Successful pregnancy with swyer syndrome

Description of a case with successful pregnancy in a 35-year-old patient with XY pure gonadal dysgenesis (Swyer's syndrome) and with chronic idiopathic hypertension that undergoes in vitro fertilization and embryo transfer .

Karyotyping is performed due to primary amenorrhea , diagnosis is confirmed and subsequently, a gonadectomy is performed, hormone replacement therapy is administered and hypertension is investigated.

The patient gets pregnant through an oocyte donation treatment and a live newborn by caesarean section.

Below you have an index with all the points that we will discuss in this article.

Index

What is Swyer's syndrome?

Swyer's syndrome, also known as XY gonadal dysgenesis, was first described in 1955 by Swyer.

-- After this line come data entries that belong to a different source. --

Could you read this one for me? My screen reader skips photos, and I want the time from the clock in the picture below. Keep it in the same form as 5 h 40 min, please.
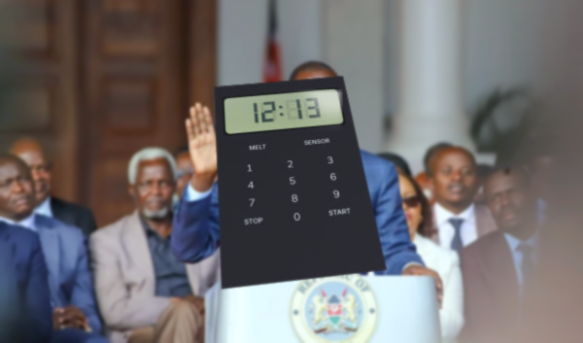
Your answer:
12 h 13 min
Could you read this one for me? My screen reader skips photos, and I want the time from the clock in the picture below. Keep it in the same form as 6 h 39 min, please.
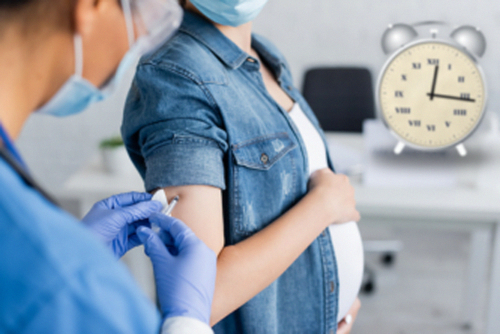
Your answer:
12 h 16 min
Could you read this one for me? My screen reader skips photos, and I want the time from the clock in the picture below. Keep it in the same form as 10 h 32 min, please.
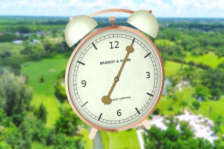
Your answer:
7 h 05 min
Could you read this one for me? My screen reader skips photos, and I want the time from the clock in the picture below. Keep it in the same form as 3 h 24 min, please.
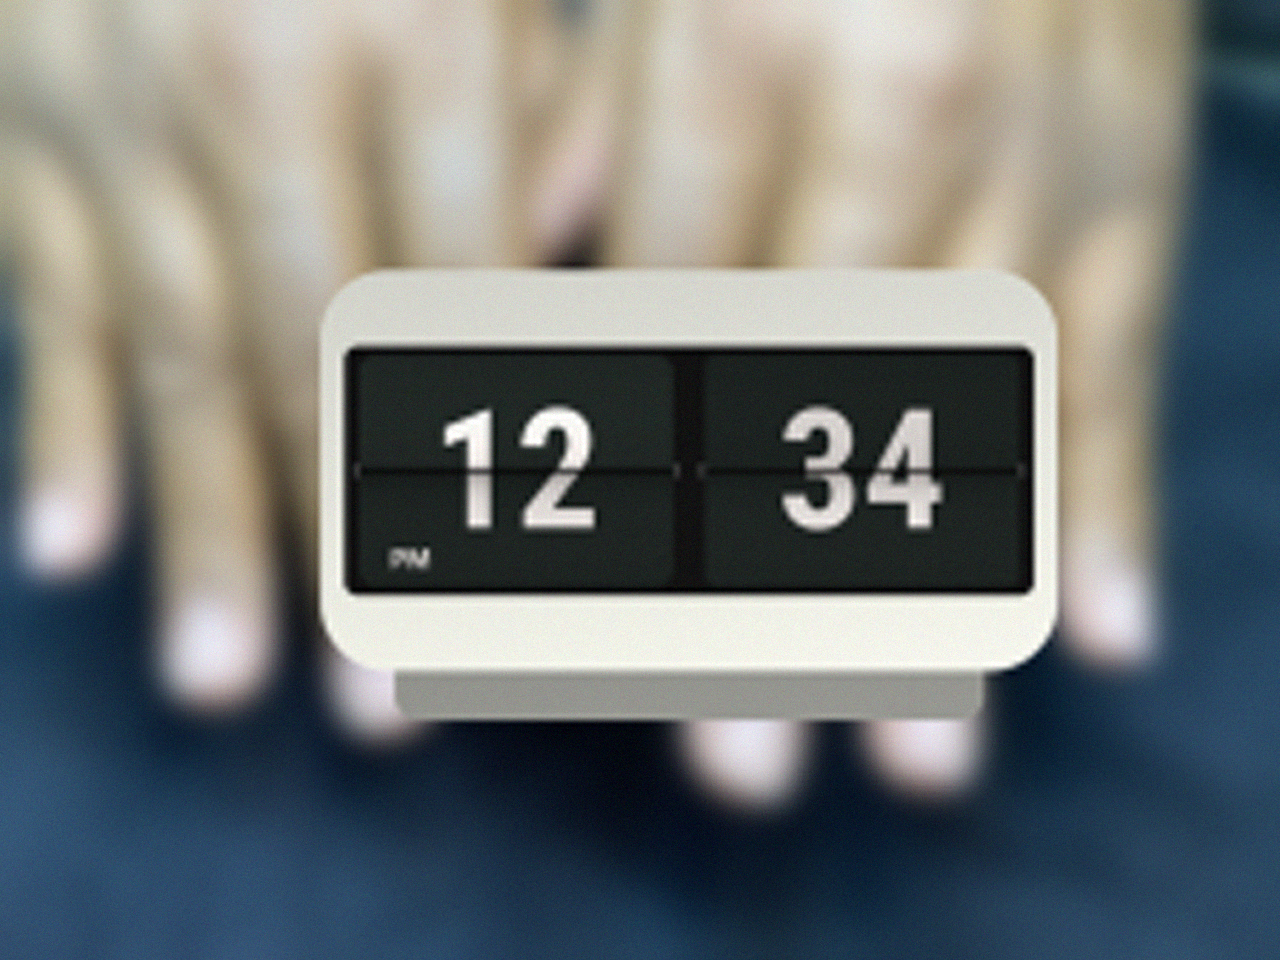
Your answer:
12 h 34 min
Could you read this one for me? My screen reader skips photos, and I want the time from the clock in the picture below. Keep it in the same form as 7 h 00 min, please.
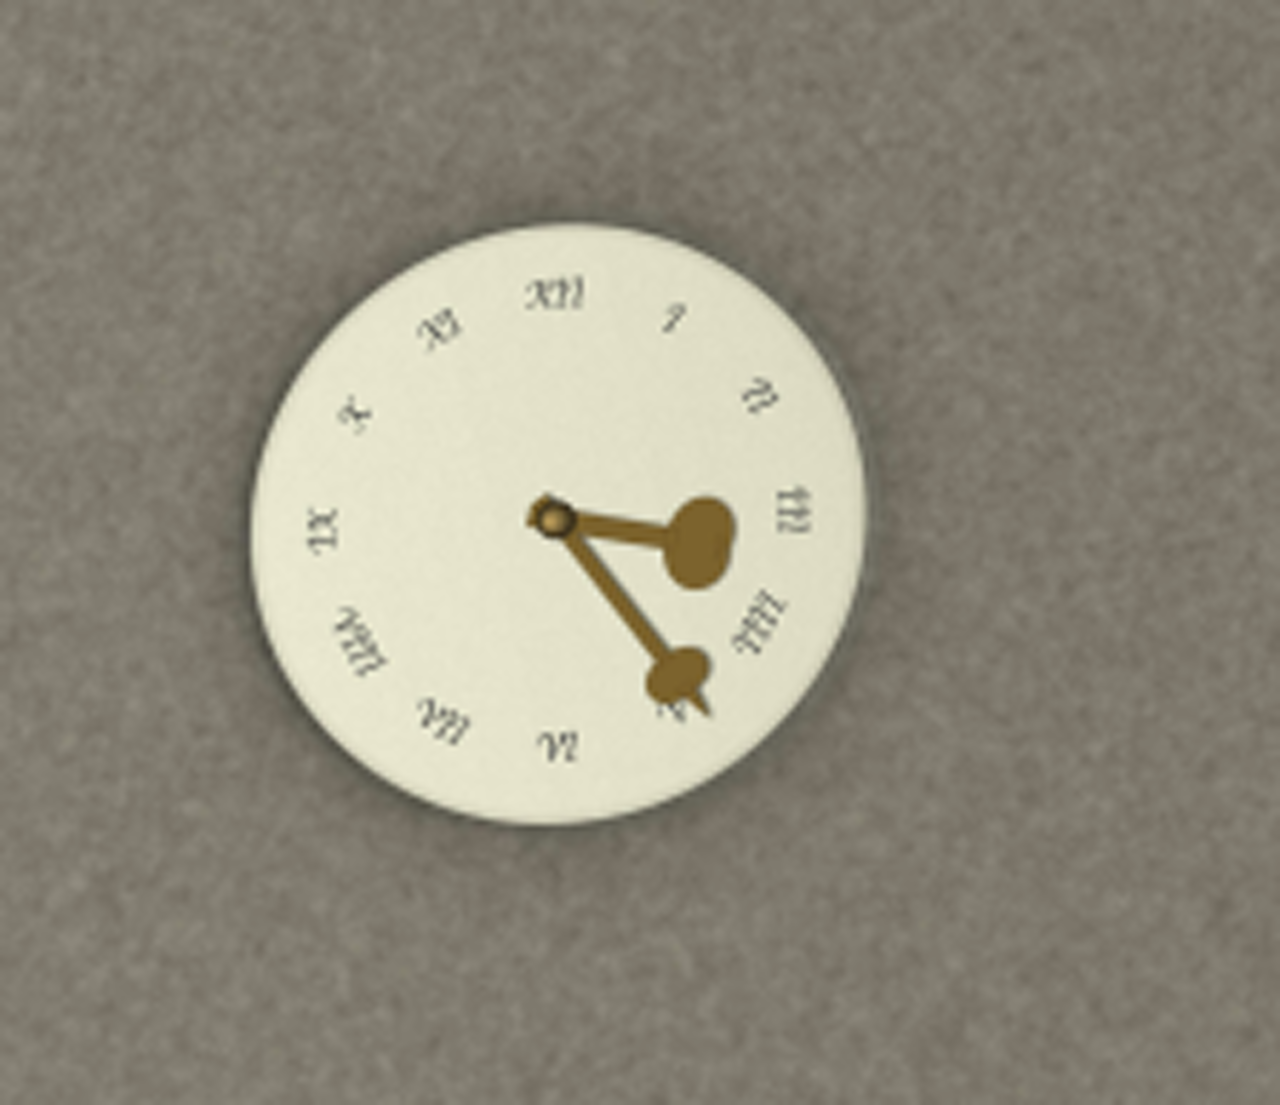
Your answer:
3 h 24 min
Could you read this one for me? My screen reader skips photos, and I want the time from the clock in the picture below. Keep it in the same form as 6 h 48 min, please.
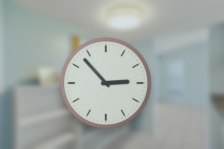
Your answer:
2 h 53 min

They are tall patients with female external genitalia with a normal vagina, fallopian tubes, hypoplastic uterus but who have no developed secondary characters and have rudimentary gonads.

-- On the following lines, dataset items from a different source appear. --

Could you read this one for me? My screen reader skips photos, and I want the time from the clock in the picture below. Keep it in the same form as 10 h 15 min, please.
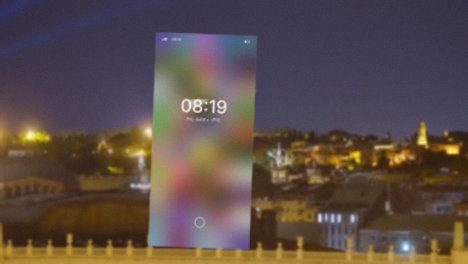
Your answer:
8 h 19 min
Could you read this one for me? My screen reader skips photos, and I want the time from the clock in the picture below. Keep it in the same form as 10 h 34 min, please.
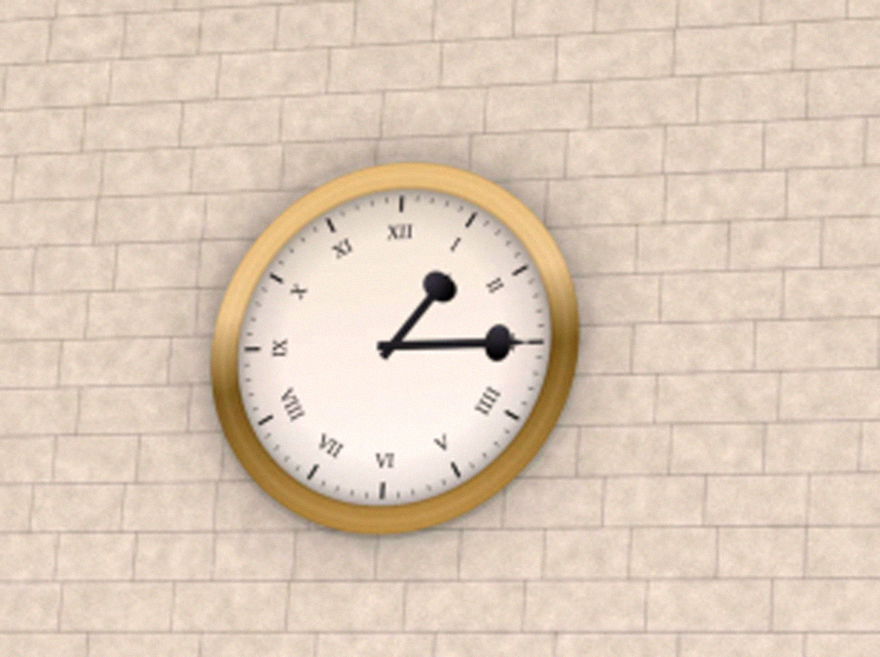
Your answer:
1 h 15 min
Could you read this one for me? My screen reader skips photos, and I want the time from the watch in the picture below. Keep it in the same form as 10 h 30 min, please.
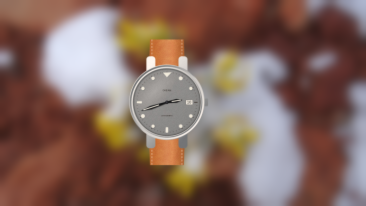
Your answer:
2 h 42 min
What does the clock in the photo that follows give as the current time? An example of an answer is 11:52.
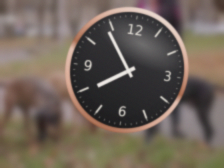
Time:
7:54
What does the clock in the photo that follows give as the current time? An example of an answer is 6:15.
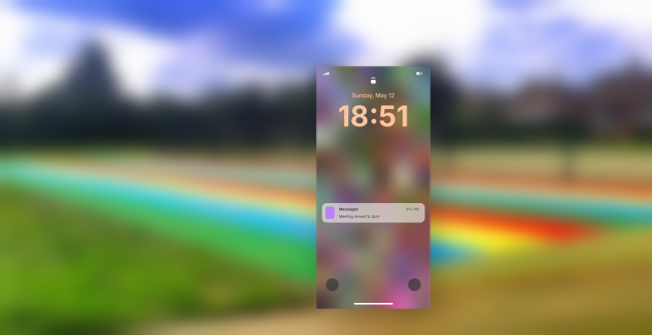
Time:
18:51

This genetic alteration is associated with a mutation for the SRY (sex-determining region of the Y chromosome) gene, which inhibits the Y chromosome's determining function that would cause the embryonic gonads to differentiate into testicles.

Description of the case

A woman born in 1975 who is being investigated for a primary amenorrhea at the age of 17 years. Karyotype performed on leukocytes provides a diagnosis of 46 XY with a normal Y chromosome structure. The results obtained together with other clinical tests (FSH, LH, estradiol, prolactin, testosterone, free testosterone, globulin-transporting sex hormone) reveal a diagnosis of Swyer's syndrome.

The gonads are removed to prevent them from degenerating into a malignant tumor or gonadoblastoma, receives hormone replacement therapy and ends up developing secondary characters and regular menstruation.

A few years later, the patient begins with a picture of high blood pressure, specifically the diastolic, and begin to perform tests of urine, blood, lipids, glucose, fat, creatinine, potassium, calcium, uric acid, etc., the results obtained they were not related to hypertension. The patient was treated with calcium blockers for short periods and a diet without salt.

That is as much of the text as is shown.